(Input data)
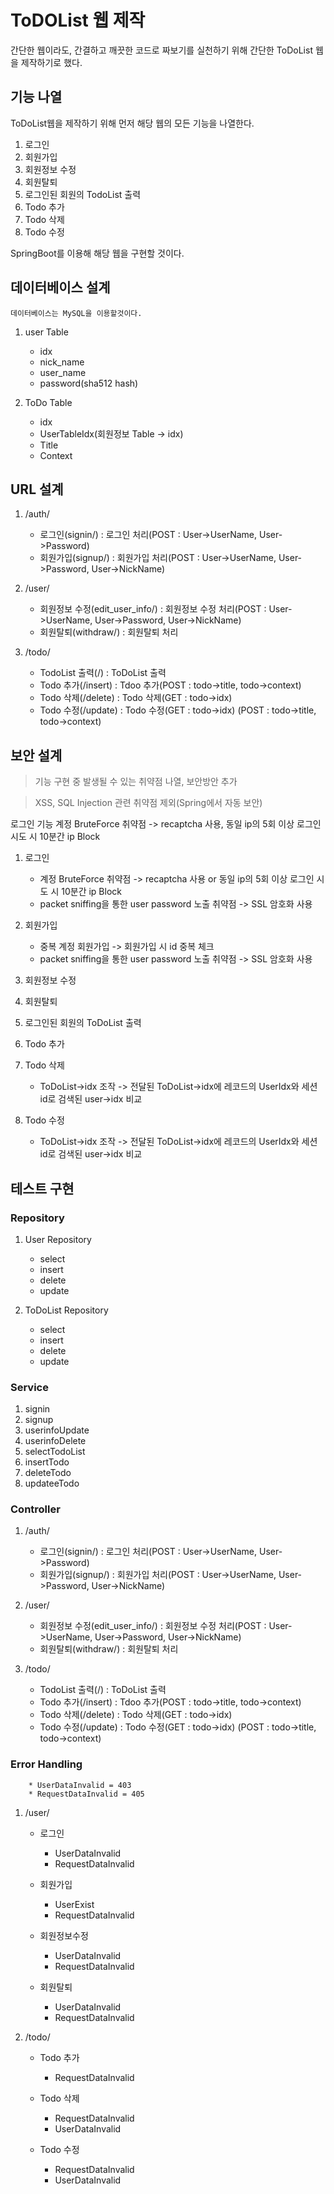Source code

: # ToDOList 웹 제작

간단한 웹이라도, 간결하고 깨끗한 코드로 짜보기를 실천하기 위해 간단한 ToDoList 웹을 제작하기로 했다.

## 기능 나열

ToDoList웹을 제작하기 위해 먼저 해당 웹의 모든 기능을 나열한다.

1. 로그인
2. 회원가입
4. 회원정보 수정
5. 회원탈퇴
6. 로그인된 회원의 TodoList 출력
7. Todo 추가
8. Todo 삭제
9. Todo 수정

SpringBoot를 이용해 해당 웹을 구현할 것이다.

## 데이터베이스 설계

    데이터베이스는 MySQL을 이용할것이다.

1. user Table
    * idx
    * nick_name
    * user_name
    * password(sha512 hash)

2. ToDo Table
    * idx
    * UserTableIdx(회원정보 Table -> idx)
    * Title
    * Context

## URL 설계

1. /auth/
    * 로그인(signin/) : 로그인 처리(POST : User->UserName, User->Password)
    * 회원가입(signup/) : 회원가입 처리(POST : User->UserName, User->Password, User->NickName)

2. /user/
    * 회원정보 수정(edit_user_info/) : 회원정보 수정 처리(POST : User->UserName, User->Password, User->NickName)
    * 회원탈퇴(withdraw/) : 회원탈퇴 처리

3.  /todo/
    * TodoList 출력(/) : ToDoList 출력
    * Todo 추가(/insert) : Tdoo 추가(POST : todo->title, todo->context)
    * Todo 삭제(/delete) : Todo 삭제(GET : todo->idx)
    * Todo 수정(/update) : Todo 수정(GET : todo->idx)
    (POST : todo->title, todo->context)

## 보안 설계
> 기능 구현 중 발생될 수 있는 취약점 나열, 보안방안 추가

> XSS, SQL Injection 관련 취약점 제외(Spring에서 자동 보안)

로그인 기능 계정 BruteForce 취약점 -> recaptcha 사용, 동일 ip의 5회 이상 로그인 시도 시 10분간 ip Block

1. 로그인
    * 계정 BruteForce 취약점 -> recaptcha 사용 or 동일 ip의 5회 이상 로그인 시도 시 10분간 ip Block
    * packet sniffing을 통한 user password 노출 취약점 -> SSL 암호화 사용 

2. 회원가입
    * 중복 계정 회원가입 -> 회원가입 시 id 중복 체크
    * packet sniffing을 통한 user password 노출 취약점 -> SSL 암호화 사용 

4. 회원정보 수정

5. 회원탈퇴

6. 로그인된 회원의 ToDoList 출력

7. Todo 추가

8. Todo 삭제
    * ToDoList->idx 조작 -> 전달된 ToDoList->idx에 레코드의 UserIdx와 세션 id로 검색된 user->idx 비교

9. Todo 수정
    * ToDoList->idx 조작 -> 전달된 ToDoList->idx에 레코드의 UserIdx와 세션 id로 검색된 user->idx 비교

## 테스트 구현

### Repository
    
1. User Repository
    * select
    * insert
    * delete
    * update


2. ToDoList Repository
    * select
    * insert
    * delete
    * update

### Service

1. signin
2. signup
4. userinfoUpdate
5. userinfoDelete
6. selectTodoList
7. insertTodo
8. deleteTodo
9. updateeTodo

### Controller

1. /auth/
    * 로그인(signin/) : 로그인 처리(POST : User->UserName, User->Password)
    * 회원가입(signup/) : 회원가입 처리(POST : User->UserName, User->Password, User->NickName)

2. /user/
    * 회원정보 수정(edit_user_info/) : 회원정보 수정 처리(POST : User->UserName, User->Password, User->NickName)
    * 회원탈퇴(withdraw/) : 회원탈퇴 처리

3.  /todo/
    * TodoList 출력(/) : ToDoList 출력
    * Todo 추가(/insert) : Tdoo 추가(POST : todo->title, todo->context)
    * Todo 삭제(/delete) : Todo 삭제(GET : todo->idx)
    * Todo 수정(/update) : Todo 수정(GET : todo->idx)
    (POST : todo->title, todo->context)

### Error Handling

        * UserDataInvalid = 403
        * RequestDataInvalid = 405


1. /user/

    * 로그인
        * UserDataInvalid
        * RequestDataInvalid
    
    * 회원가입
        * UserExist
        * RequestDataInvalid

    * 회원정보수정
        * UserDataInvalid
        * RequestDataInvalid

    * 회원탈퇴
        * UserDataInvalid
        * RequestDataInvalid

2. /todo/
    * Todo 추가
        * RequestDataInvalid
    
    * Todo 삭제
        * RequestDataInvalid
        * UserDataInvalid
    
    * Todo 수정
        * RequestDataInvalid
        * UserDataInvalid
    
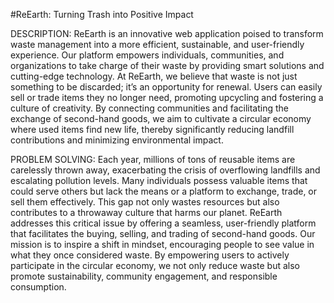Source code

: #ReEarth: Turning Trash into Positive Impact

DESCRIPTION:
ReEarth is an innovative web application poised to transform waste management into a more efficient, sustainable, and user-friendly experience. Our platform empowers individuals, communities, and organizations to take charge of their waste by providing smart solutions and cutting-edge technology. At ReEarth, we believe that waste is not just something to be discarded; it’s an opportunity for renewal. Users can easily sell or trade items they no longer need, promoting upcycling and fostering a culture of creativity. By connecting communities and facilitating the exchange of second-hand goods, we aim to cultivate a circular economy where used items find new life, thereby significantly reducing landfill contributions and minimizing environmental impact.

PROBLEM SOLVING:
Each year, millions of tons of reusable items are carelessly thrown away, exacerbating the crisis of overflowing landfills and escalating pollution levels. Many individuals possess valuable items that could serve others but lack the means or a platform to exchange, trade, or sell them effectively. This gap not only wastes resources but also contributes to a throwaway culture that harms our planet. ReEarth addresses this critical issue by offering a seamless, user-friendly platform that facilitates the buying, selling, and trading of second-hand goods. Our mission is to inspire a shift in mindset, encouraging people to see value in what they once considered waste. By empowering users to actively participate in the circular economy, we not only reduce waste but also promote sustainability, community engagement, and responsible consumption. 




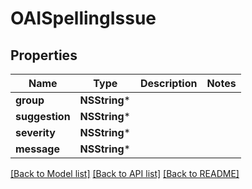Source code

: # OAISpellingIssue

## Properties
Name | Type | Description | Notes
------------ | ------------- | ------------- | -------------
**group** | **NSString*** |  | 
**suggestion** | **NSString*** |  | 
**severity** | **NSString*** |  | 
**message** | **NSString*** |  | 

[[Back to Model list]](../README#documentation-for-models) [[Back to API list]](../README#documentation-for-api-endpoints) [[Back to README]](../README)


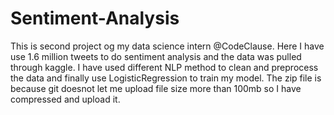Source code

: # Sentiment-Analysis
This is second project og my data science intern @CodeClause.
Here I have use 1.6 million tweets to do sentiment analysis and the data was pulled through kaggle.
I have used different NLP method to clean and preprocess the data and finally use LogisticRegression to train my model.
The zip file is because git doesnot let me upload file size more than 100mb so I have compressed and upload it.
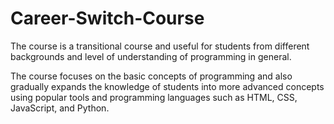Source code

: # Career-Switch-Course

The course is a transitional course and useful for students from different backgrounds and level of understanding of programming in general.

The course focuses on the basic concepts of programming and also gradually expands the knowledge of students into more advanced concepts using popular tools and programming languages such as HTML, CSS, JavaScript, and Python.
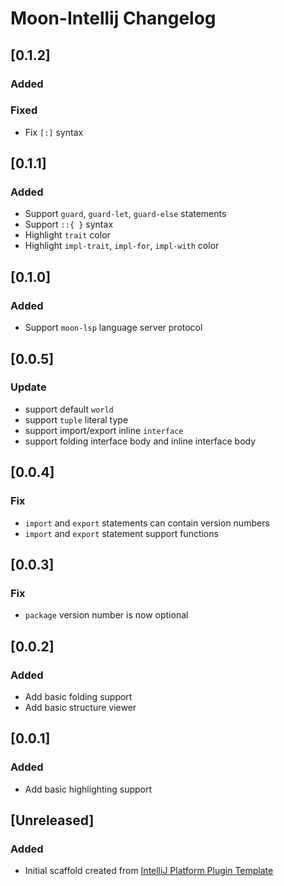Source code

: <!-- Keep a Changelog guide -> https://keepachangelog.com -->

# Moon-Intellij Changelog

## [0.1.2]

### Added

### Fixed

- Fix `[:]` syntax

## [0.1.1]

### Added

- Support `guard`, `guard-let`, `guard-else` statements
- Support `::{ }` syntax
- Highlight `trait` color
- Highlight `impl-trait`, `impl-for`, `impl-with` color

## [0.1.0]

### Added

- Support `moon-lsp` language server protocol

## [0.0.5]

### Update

- support default `world`
- support `tuple` literal type
- support import/export inline `interface`
- support folding interface body and inline interface body

## [0.0.4]

### Fix

- `import` and `export` statements can contain version numbers
- `import` and `export` statement support functions

## [0.0.3]

### Fix

- `package` version number is now optional

## [0.0.2]

### Added

- Add basic folding support
- Add basic structure viewer

## [0.0.1]

### Added

- Add basic highlighting support

## [Unreleased]

### Added

- Initial scaffold created
  from [IntelliJ Platform Plugin Template](https://github.com/JetBrains/intellij-platform-plugin-template)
(End Input data)
> [What you need to do]:
Images are to be omitted; repeat the remaining data above exactly.

> [Answer to this exercise]:
Source code

: # ToDOList 웹 제작

간단한 웹이라도, 간결하고 깨끗한 코드로 짜보기를 실천하기 위해 간단한 ToDoList 웹을 제작하기로 했다.

## 기능 나열

ToDoList웹을 제작하기 위해 먼저 해당 웹의 모든 기능을 나열한다.

1. 로그인
2. 회원가입
4. 회원정보 수정
5. 회원탈퇴
6. 로그인된 회원의 TodoList 출력
7. Todo 추가
8. Todo 삭제
9. Todo 수정

SpringBoot를 이용해 해당 웹을 구현할 것이다.

## 데이터베이스 설계

    데이터베이스는 MySQL을 이용할것이다.

1. user Table
    * idx
    * nick_name
    * user_name
    * password(sha512 hash)

2. ToDo Table
    * idx
    * UserTableIdx(회원정보 Table -> idx)
    * Title
    * Context

## URL 설계

1. /auth/
    * 로그인(signin/) : 로그인 처리(POST : User->UserName, User->Password)
    * 회원가입(signup/) : 회원가입 처리(POST : User->UserName, User->Password, User->NickName)

2. /user/
    * 회원정보 수정(edit_user_info/) : 회원정보 수정 처리(POST : User->UserName, User->Password, User->NickName)
    * 회원탈퇴(withdraw/) : 회원탈퇴 처리

3.  /todo/
    * TodoList 출력(/) : ToDoList 출력
    * Todo 추가(/insert) : Tdoo 추가(POST : todo->title, todo->context)
    * Todo 삭제(/delete) : Todo 삭제(GET : todo->idx)
    * Todo 수정(/update) : Todo 수정(GET : todo->idx)
    (POST : todo->title, todo->context)

## 보안 설계
> 기능 구현 중 발생될 수 있는 취약점 나열, 보안방안 추가

> XSS, SQL Injection 관련 취약점 제외(Spring에서 자동 보안)

로그인 기능 계정 BruteForce 취약점 -> recaptcha 사용, 동일 ip의 5회 이상 로그인 시도 시 10분간 ip Block

1. 로그인
    * 계정 BruteForce 취약점 -> recaptcha 사용 or 동일 ip의 5회 이상 로그인 시도 시 10분간 ip Block
    * packet sniffing을 통한 user password 노출 취약점 -> SSL 암호화 사용 

2. 회원가입
    * 중복 계정 회원가입 -> 회원가입 시 id 중복 체크
    * packet sniffing을 통한 user password 노출 취약점 -> SSL 암호화 사용 

4. 회원정보 수정

5. 회원탈퇴

6. 로그인된 회원의 ToDoList 출력

7. Todo 추가

8. Todo 삭제
    * ToDoList->idx 조작 -> 전달된 ToDoList->idx에 레코드의 UserIdx와 세션 id로 검색된 user->idx 비교

9. Todo 수정
    * ToDoList->idx 조작 -> 전달된 ToDoList->idx에 레코드의 UserIdx와 세션 id로 검색된 user->idx 비교

## 테스트 구현

### Repository
    
1. User Repository
    * select
    * insert
    * delete
    * update


2. ToDoList Repository
    * select
    * insert
    * delete
    * update

### Service

1. signin
2. signup
4. userinfoUpdate
5. userinfoDelete
6. selectTodoList
7. insertTodo
8. deleteTodo
9. updateeTodo

### Controller

1. /auth/
    * 로그인(signin/) : 로그인 처리(POST : User->UserName, User->Password)
    * 회원가입(signup/) : 회원가입 처리(POST : User->UserName, User->Password, User->NickName)

2. /user/
    * 회원정보 수정(edit_user_info/) : 회원정보 수정 처리(POST : User->UserName, User->Password, User->NickName)
    * 회원탈퇴(withdraw/) : 회원탈퇴 처리

3.  /todo/
    * TodoList 출력(/) : ToDoList 출력
    * Todo 추가(/insert) : Tdoo 추가(POST : todo->title, todo->context)
    * Todo 삭제(/delete) : Todo 삭제(GET : todo->idx)
    * Todo 수정(/update) : Todo 수정(GET : todo->idx)
    (POST : todo->title, todo->context)

### Error Handling

        * UserDataInvalid = 403
        * RequestDataInvalid = 405


1. /user/

    * 로그인
        * UserDataInvalid
        * RequestDataInvalid
    
    * 회원가입
        * UserExist
        * RequestDataInvalid

    * 회원정보수정
        * UserDataInvalid
        * RequestDataInvalid

    * 회원탈퇴
        * UserDataInvalid
        * RequestDataInvalid

2. /todo/
    * Todo 추가
        * RequestDataInvalid
    
    * Todo 삭제
        * RequestDataInvalid
        * UserDataInvalid
    
    * Todo 수정
        * RequestDataInvalid
        * UserDataInvalid
    
Source code

: #ReEarth: Turning Trash into Positive Impact

DESCRIPTION:
ReEarth is an innovative web application poised to transform waste management into a more efficient, sustainable, and user-friendly experience. Our platform empowers individuals, communities, and organizations to take charge of their waste by providing smart solutions and cutting-edge technology. At ReEarth, we believe that waste is not just something to be discarded; it’s an opportunity for renewal. Users can easily sell or trade items they no longer need, promoting upcycling and fostering a culture of creativity. By connecting communities and facilitating the exchange of second-hand goods, we aim to cultivate a circular economy where used items find new life, thereby significantly reducing landfill contributions and minimizing environmental impact.

PROBLEM SOLVING:
Each year, millions of tons of reusable items are carelessly thrown away, exacerbating the crisis of overflowing landfills and escalating pollution levels. Many individuals possess valuable items that could serve others but lack the means or a platform to exchange, trade, or sell them effectively. This gap not only wastes resources but also contributes to a throwaway culture that harms our planet. ReEarth addresses this critical issue by offering a seamless, user-friendly platform that facilitates the buying, selling, and trading of second-hand goods. Our mission is to inspire a shift in mindset, encouraging people to see value in what they once considered waste. By empowering users to actively participate in the circular economy, we not only reduce waste but also promote sustainability, community engagement, and responsible consumption. 




Source code

: # OAISpellingIssue

## Properties
Name | Type | Description | Notes
------------ | ------------- | ------------- | -------------
**group** | **NSString*** |  | 
**suggestion** | **NSString*** |  | 
**severity** | **NSString*** |  | 
**message** | **NSString*** |  | 

[[Back to Model list]](../README#documentation-for-models) [[Back to API list]](../README#documentation-for-api-endpoints) [[Back to README]](../README)


Source code

: # Sentiment-Analysis
This is second project og my data science intern @CodeClause.
Here I have use 1.6 million tweets to do sentiment analysis and the data was pulled through kaggle.
I have used different NLP method to clean and preprocess the data and finally use LogisticRegression to train my model.
The zip file is because git doesnot let me upload file size more than 100mb so I have compressed and upload it.
Source code

: # Career-Switch-Course

The course is a transitional course and useful for students from different backgrounds and level of understanding of programming in general.

The course focuses on the basic concepts of programming and also gradually expands the knowledge of students into more advanced concepts using popular tools and programming languages such as HTML, CSS, JavaScript, and Python.
Source code

: <!-- Keep a Changelog guide -> https://keepachangelog.com -->

# Moon-Intellij Changelog

## [0.1.2]

### Added

### Fixed

- Fix `[:]` syntax

## [0.1.1]

### Added

- Support `guard`, `guard-let`, `guard-else` statements
- Support `::{ }` syntax
- Highlight `trait` color
- Highlight `impl-trait`, `impl-for`, `impl-with` color

## [0.1.0]

### Added

- Support `moon-lsp` language server protocol

## [0.0.5]

### Update

- support default `world`
- support `tuple` literal type
- support import/export inline `interface`
- support folding interface body and inline interface body

## [0.0.4]

### Fix

- `import` and `export` statements can contain version numbers
- `import` and `export` statement support functions

## [0.0.3]

### Fix

- `package` version number is now optional

## [0.0.2]

### Added

- Add basic folding support
- Add basic structure viewer

## [0.0.1]

### Added

- Add basic highlighting support

## [Unreleased]

### Added

- Initial scaffold created
  from [IntelliJ Platform Plugin Template](https://github.com/JetBrains/intellij-platform-plugin-template)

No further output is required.